Young Irish people read the least amount of online news in Europe

Some 84% of young people here use social networks

Young Irish people read the least amount of online news in Europe

Image: Luke Benson | Hand model: CP Dwyer

New figures show 44% of young people in Ireland read online news and magazines.

This puts us at the bottom of an EU league table for sourcing news online – with a breakdown of 46% men and 41% women.

The Eurostat survey looked at the attitudes of young people across Europe, aged 16 to 29 years.

Source: Eurostat

In contrast, 73% of young people in the UK say they get their news online - with the figure going as high as 73% in Finland.

It found that 84% of young people in Ireland use social networks – of which 84% are men and 85% women. This figure is also on a par with the EU average.

Just 19% of the same age group say they use LinkedIn, meanwhile.

Some 36% of people say they go to the internet to find health information, while 39% say they have gone online to contact public authorities in the last 12 months.

Only 16% say they have gone online to find learning material, and just 4% say they used the web to take part in online consultations or voting.

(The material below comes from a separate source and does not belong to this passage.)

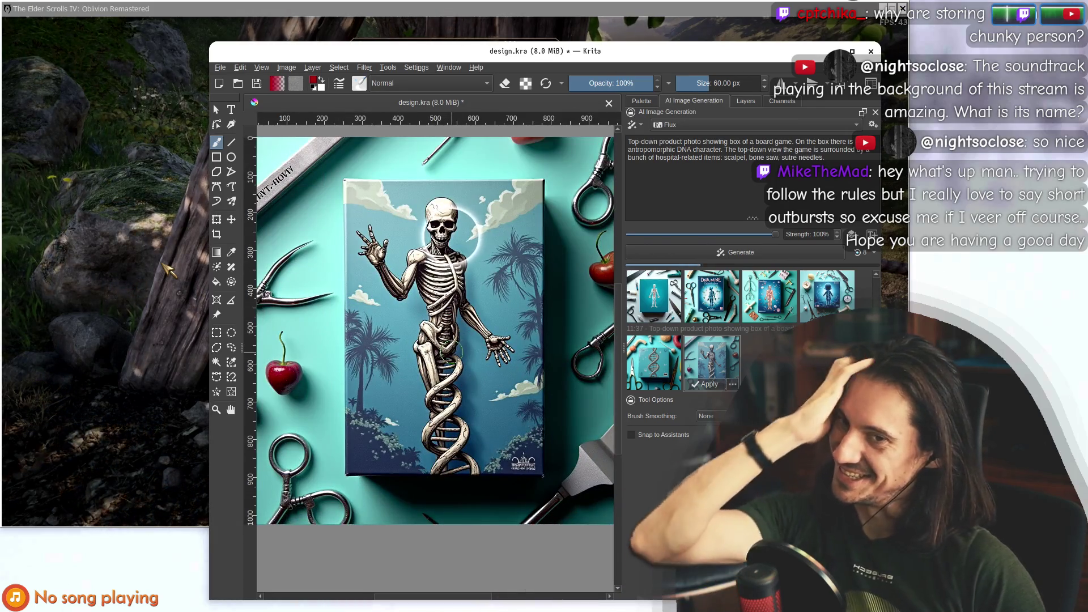
scroll(471, 370, "down", 4)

This can include issues like civic or political issues - such as urban planning, or signing a petition.

Similarly, just 6% say they have posted their opinions on civic or political issues online – including on blogs and social networks.

Some 10% say they have created websites or blogs, while a whopping 61% say they have uploaded self-created content to a website for it to be shared.

Source: Eurostat

This is the ninth highest when compared to other EU member states.

Even higher, 64% say they have played or downloaded games, images, films or music.

And 22% say they have played networked games with other people online.

But we also come joint-last when it comes to listening to the radio online.

Just 26% of young people in Ireland say they listen to the radio via the internet.